◆ **Ausgewählter Abschnitt**
========
Claudia Hagemeyer Quelle: Ingo Rappers für WirtschaftsWoche

Dass Union und FDP die Regeln für Minijobs von 400 auf 450 Euro ausweiten wollen, macht Arbeitsmarktexperten fassungslos. „Es wäre besser, die Geringfügigkeitsgrenze zu senken, statt sie zu erhöhen. Die Anreize, die Minijobs setzen, führen systematisch in die falsche Richtung“, schimpft Holger Bonin vom Mannheimer ZEW.

Auch die fünf Wirtschaftsweisen forderten bereits, die Subventionierung kleiner Arbeitsverträge abzuschaffen, weil sie viele Frauen in einer Falle hielten. In Kombination mit 400-Euro-Jobs wendet sich nämlich selbst eine sozialpolitische Errungenschaft, die Mütter schützen soll, am Ende gegen viele Frauen selbst: Gemeint ist die beitragsfreie Mitversicherung in der gesetzlichen Krankenkasse des Ehemanns. „Im Grunde wirkt der Krankenversicherungsbeitrag wie eine 100-prozentige Steuer“, sagt Bonin. Sobald man mehr als 400 Euro verdient, muss man sich plötzlich selbst versichern. Frauen steckten daher in der „Zweitverdiener-Rolle“ fest. Claudia Hagemeyer hat das erlebt. Ihr Sohn Theo ist heute vier Jahre alt, im Februar stieg die Physiotherapeutin wieder in ihren Beruf ein. Auf einer Intensivstation kümmerte sie sich um ältere Patienten – ein Job auf 400-Euro-Basis. Hagemeyer verdiente damit nur ein Zubrot, den Hauptteil des Familieneinkommens steuert ihr Partner bei. „Mein Traum wäre es, so viel zu verdienen, dass auch mein Mann weniger arbeiten müsste. Und sein Traum wäre es, mehr Zeit für Theo zu haben.“

Diagramm: Minijobs sind Frauensache Quelle: Minijob-Zentrale - DRV Knappschaft-Bahn-See

Um diesem Traum näher zu kommen, will Claudia Hagemeyer sich selbstständig machen – mit einer Praxis für Körpertherapie. Wenn da nur nicht ein Problem wäre: Ihr Mann zahlt in die gesetzliche Krankenkasse ein. Darüber ist auch Claudia Hagemeyer beitragsfrei abgesichert – solange sie in einem Minijob arbeitet. Sobald sie aber nur einen Cent mehr als 400 Euro verdient, muss sie in einem Privatkassen-Standardtarif rund 130 Euro für ihre Kranken- und 17 Euro für ihre Pflegeversicherung berappen.
========
◆ **Datenauszug**
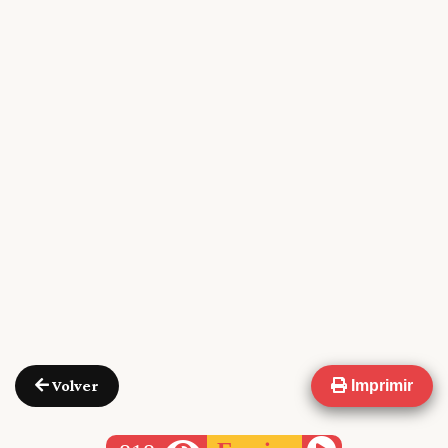
Volver
Imprimir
========
◆ **Aufgabe 1**
Geben Sie den Abschnitt über Minijobs wörtlich wieder, beginnend mit „Diagramm: Minijobs sind“ und endend mit „ihre Pflegeversicherung berappen.“.
◆ **Aufgabe 2**
Schreiben Sie den Artikel über Minijobs im Anschluss an seinen letzten Satz weiter.
Die Daten werden zur Bearbeitung nicht benötigt.

◆ **Antwort 1**
Diagramm: Minijobs sind Frauensache Quelle: Minijob-Zentrale - DRV Knappschaft-Bahn-See

Um diesem Traum näher zu kommen, will Claudia Hagemeyer sich selbstständig machen – mit einer Praxis für Körpertherapie. Wenn da nur nicht ein Problem wäre: Ihr Mann zahlt in die gesetzliche Krankenkasse ein. Darüber ist auch Claudia Hagemeyer beitragsfrei abgesichert – solange sie in einem Minijob arbeitet. Sobald sie aber nur einen Cent mehr als 400 Euro verdient, muss sie in einem Privatkassen-Standardtarif rund 130 Euro für ihre Kranken- und 17 Euro für ihre Pflegeversicherung berappen.

◆ **Antwort 2**
Existenzgründung rentiert sich nicht immer

Mit einer Existenzgründungsberaterin hat Claudia Hagemeyer das einmal durchgerechnet: Bei einem monatlichen Gewinn von 375 Euro blieben ihr abzüglich Steuern vermutlich rund 263 Euro. Stiege der Gewinn auf 500 Euro, blieben ihr nach Abzug von Steuern und Krankenversicherung aber nur 203 Euro. Der Gewinn müsste anfangs sofort an 600 Euro heranreichen, damit sich die Existenzgründung mehr rentiert als ein 400-Euro-Job. Die

Hürde liegt in der Startphase also ziemlich hoch.

Dabei ist längst alles vorbereitet. Das große Dachzimmer hat Hagemeyer renoviert, die Wände in einem sonnigen Beigeton gestrichen und eine Liege für die künftigen Patienten aufgebaut.

Jetzt muss sich der Sprung nur lohnen.